Subtle Asian Traits, on the other hand, currently boasts almost a million members. They hail from all over the world, including the United States, Canada, Australia, Europe, and Asia.
Remarkably, this all happened in a very short period of time. According to Ai-Ling Khoo, one of the moderators of Subtle Asian Traits, the Facebook group officially launched on September 16, 2018.
Khoo explained that the group was started by nine Asian-Australian friends who met each other in Chinese school. It was initially intended as a way for them to share relatable memes with each other and their Asian friends.
But Subtle Asian Traits soon exploded into something far larger — something that even the founders didn’t anticipate. At the time that I joined in mid-October, there were around 70,000 members. And over the course of just a few short weeks, the Facebook group has exploded to accommodate over 900,000 members.
How did it happen? And why, out of all the Facebook meme groups out there, did this one blow up into a global phenomenon?
‘I thought I was the only one…until now’
Growing up Asian in a Western country like the United States, it can be hard to see yourself represented in movies and TV shows. Studies have found that over 60 percent of TV shows have no Asian series regulars, and when they are depicted, they are often marginalized or tokenized on screen. Hollywood is no better, and it continues to whitewash movies by casting white actors to play Asian roles.
The net effect is that Asian people are rendered invisible, their stories untold and their experiences erased. And for many Asian people growing up in the United States, this is something they’ve simply become accustomed to.

===

## [Your tasks]
**a)** Answer these from the passage about Subtle Asian Traits:
(i) On what date did the Facebook group officially launch?
(ii) How many friends started the group, and where did they meet?
(iii) About how many members did the group have when the writer joined in mid-October?
**b)** Extend the passage about Subtle Asian Traits with a few more paragraphs that pick up after its final sentence.
The records that follow are from a separate source and are unrelated to the passage about Subtle Asian Traits.

## [Extracted entries]
===

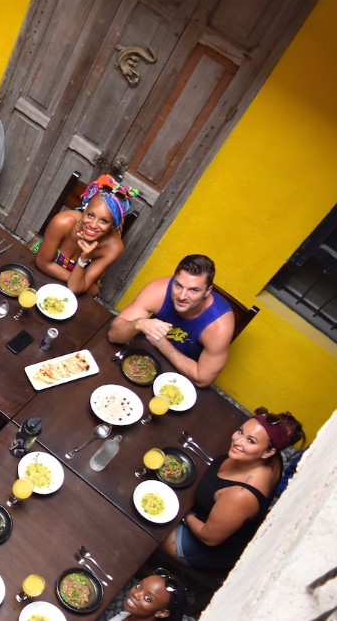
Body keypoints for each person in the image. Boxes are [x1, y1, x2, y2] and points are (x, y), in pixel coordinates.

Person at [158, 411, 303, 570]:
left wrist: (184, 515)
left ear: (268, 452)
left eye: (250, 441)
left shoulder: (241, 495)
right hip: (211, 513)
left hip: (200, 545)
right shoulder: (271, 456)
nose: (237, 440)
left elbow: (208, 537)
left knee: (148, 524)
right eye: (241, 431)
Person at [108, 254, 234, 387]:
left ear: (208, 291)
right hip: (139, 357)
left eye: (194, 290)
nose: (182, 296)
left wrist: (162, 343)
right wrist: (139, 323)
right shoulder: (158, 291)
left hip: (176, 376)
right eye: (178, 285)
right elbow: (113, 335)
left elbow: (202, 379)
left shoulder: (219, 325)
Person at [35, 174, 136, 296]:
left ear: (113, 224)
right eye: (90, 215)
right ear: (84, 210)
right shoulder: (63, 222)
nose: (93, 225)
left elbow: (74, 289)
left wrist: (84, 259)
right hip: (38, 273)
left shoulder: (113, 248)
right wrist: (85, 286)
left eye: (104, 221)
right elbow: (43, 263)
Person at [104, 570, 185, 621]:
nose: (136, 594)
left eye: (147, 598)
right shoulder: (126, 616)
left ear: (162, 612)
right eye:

===

## [Answer set]
**a)**
(i) September 16, 2018
(ii) Nine Asian-Australian friends, who met in Chinese school
(iii) Around 70,000

**b)**
“I watch so much TV, but most of the time I can’t relate to them at all,” Irene Kim, a 23-year-old Subtle Asian Traits member from New Jersey, told babe.
Subtle Asian Traits, therefore, was the first time many Asian people saw things they could actually relate to. Kim said that she’s finally able to see representations of her life and her experiences on the meme page.
She mentioned one meme in particular that referenced Korean skincare routines. “This is all the crazy stuff my mom does,” she said. “But I really thought that was just my family. I thought I was the only one…until now.”
From observations about physical appearance (“Who else here is cursed with eczema?” one person asked) to jokes about strict parents and their high expectations, most of the memes on Subtle Asian Traits revolve around shared experiences. And as thousands of people leave comments saying “same” or “me too,” what emerges is a sense of solidarity and vindication.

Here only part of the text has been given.